Something ploughs through his wake. Is it the sea-spray or does it hiss? He feels its presence, its proximity, in the tips of his ears and at the ends of his hair. And before he can decide to face it and to steady his feet for the grapple, it looms up, then down, and he is covered in a heartbeat. He seems to dance with it for a second — two shadows in a drunken piggyback ride — before he plunges through the icy surface of the sea with it all about him.

CHAPTER TWO

'You're going to miss this place, mate,' Tom shouts over the judders and roar of the speeding Land Rover.
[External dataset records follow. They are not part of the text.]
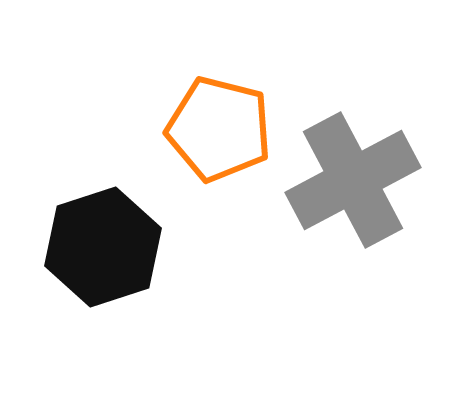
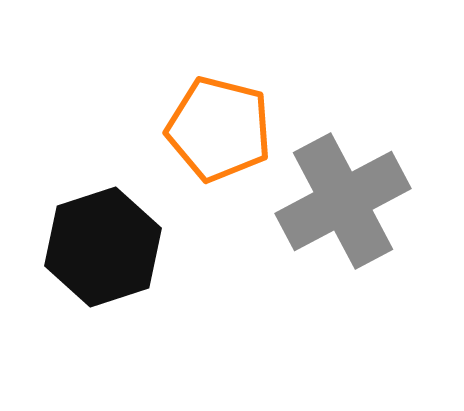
gray cross: moved 10 px left, 21 px down
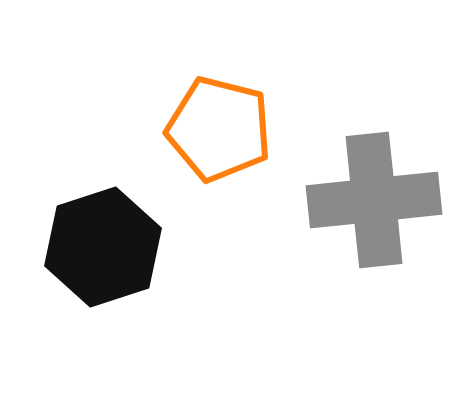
gray cross: moved 31 px right, 1 px up; rotated 22 degrees clockwise
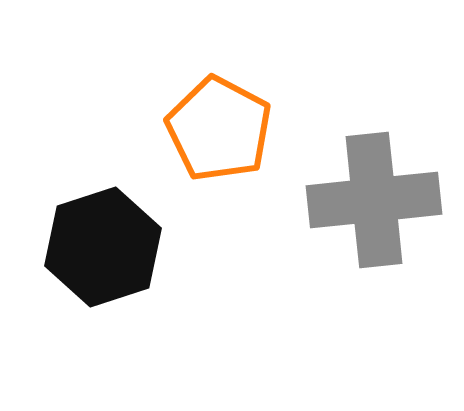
orange pentagon: rotated 14 degrees clockwise
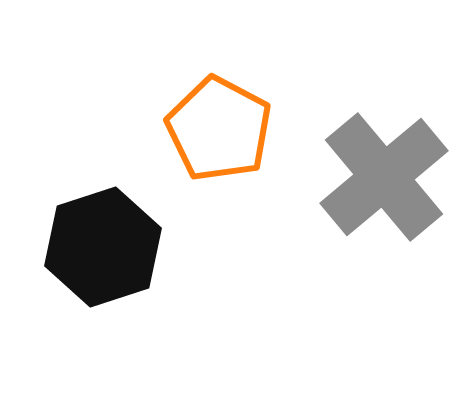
gray cross: moved 10 px right, 23 px up; rotated 34 degrees counterclockwise
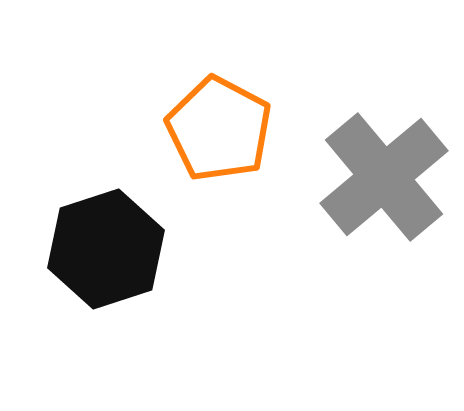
black hexagon: moved 3 px right, 2 px down
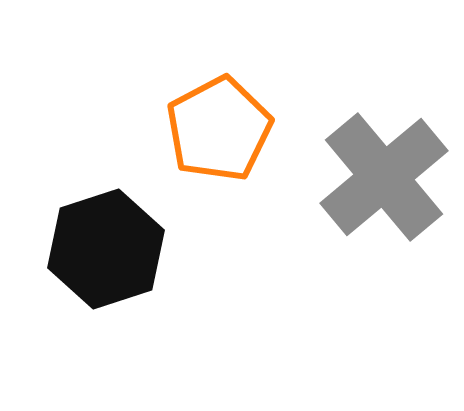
orange pentagon: rotated 16 degrees clockwise
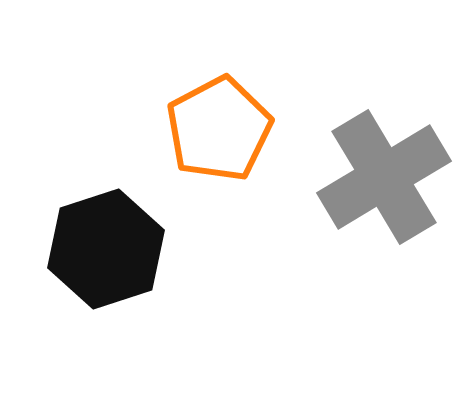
gray cross: rotated 9 degrees clockwise
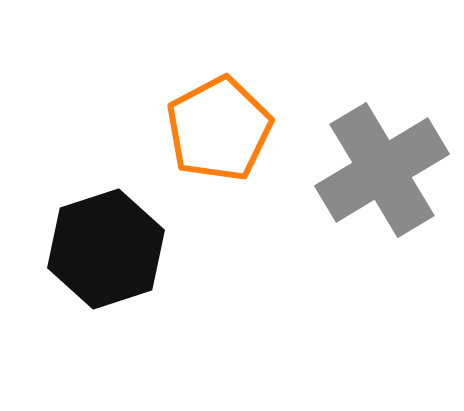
gray cross: moved 2 px left, 7 px up
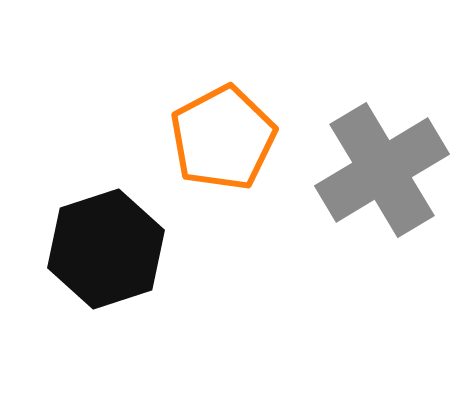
orange pentagon: moved 4 px right, 9 px down
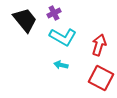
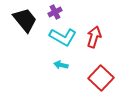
purple cross: moved 1 px right, 1 px up
red arrow: moved 5 px left, 8 px up
red square: rotated 15 degrees clockwise
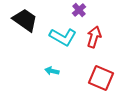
purple cross: moved 24 px right, 2 px up; rotated 16 degrees counterclockwise
black trapezoid: rotated 16 degrees counterclockwise
cyan arrow: moved 9 px left, 6 px down
red square: rotated 20 degrees counterclockwise
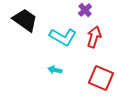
purple cross: moved 6 px right
cyan arrow: moved 3 px right, 1 px up
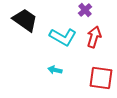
red square: rotated 15 degrees counterclockwise
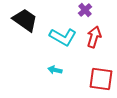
red square: moved 1 px down
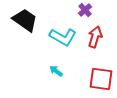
red arrow: moved 1 px right
cyan arrow: moved 1 px right, 1 px down; rotated 24 degrees clockwise
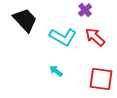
black trapezoid: rotated 12 degrees clockwise
red arrow: rotated 65 degrees counterclockwise
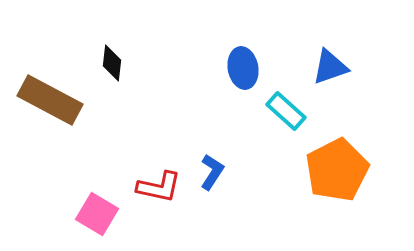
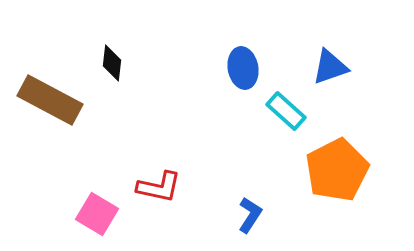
blue L-shape: moved 38 px right, 43 px down
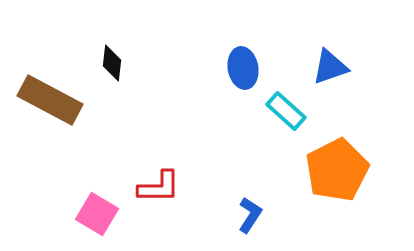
red L-shape: rotated 12 degrees counterclockwise
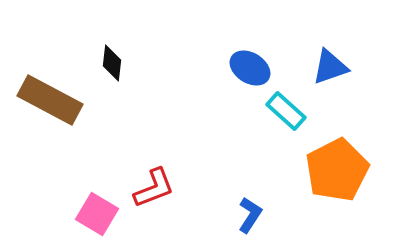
blue ellipse: moved 7 px right; rotated 48 degrees counterclockwise
red L-shape: moved 5 px left, 1 px down; rotated 21 degrees counterclockwise
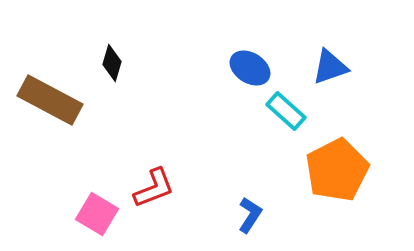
black diamond: rotated 9 degrees clockwise
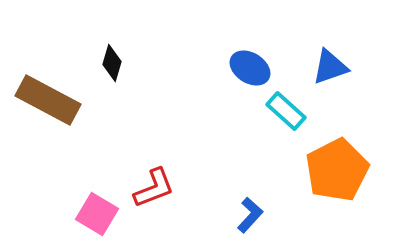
brown rectangle: moved 2 px left
blue L-shape: rotated 9 degrees clockwise
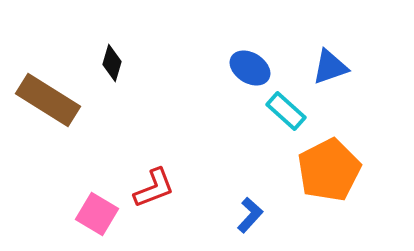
brown rectangle: rotated 4 degrees clockwise
orange pentagon: moved 8 px left
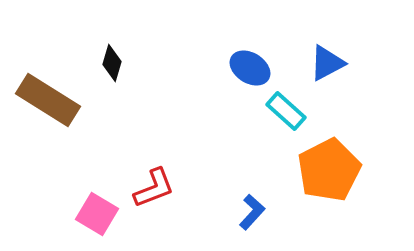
blue triangle: moved 3 px left, 4 px up; rotated 9 degrees counterclockwise
blue L-shape: moved 2 px right, 3 px up
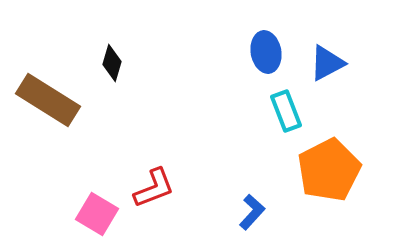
blue ellipse: moved 16 px right, 16 px up; rotated 48 degrees clockwise
cyan rectangle: rotated 27 degrees clockwise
'Yeah, like toothache,' Dante replies, his concentration split between driving, thinking, and now Tom's jabber. He wants to dwell, uninterrupted, on the city where he's spent most of his adult life, the city he feels he is leaving with few regrets, besides taking his best friend along.

Birmingham dwindles behind him in the rear-view mirror and he feels it was never a city indifferent or unkind to him. They were comfortable in their squalid life. But the city of their birth and childhood and teens and early twenties wants them to remain with the other musicians, bums and losers of the rock scene, floundering in the shallows of a tide long gone out. Too late for a second start, his instincts suggest. The groaning activity in his stomach, caused by his doubts about driving four hundred miles to depend on an old man he's never met, reinforces this suspicion.

And the statistics are not good. Every other band and musician they know who attempted to leave the Midlands returned home in anything between a month and a year to scratch around again. Some came back with babies and girls with strong accents, some with suntans and new tattoos, and some even returned with short hair. But no one seemed to escape the lifestyle it was so easy to slip into at eighteen and impossible to leave once you passed twenty-five. Or perhaps this insecurity is just the result of waking early, fleeing a house you owe rent on, and then staring at your entire collection of earthly things in plastic bin liners strewn across the chipped and dusty floor of an old Land Rover. It is hard to tell.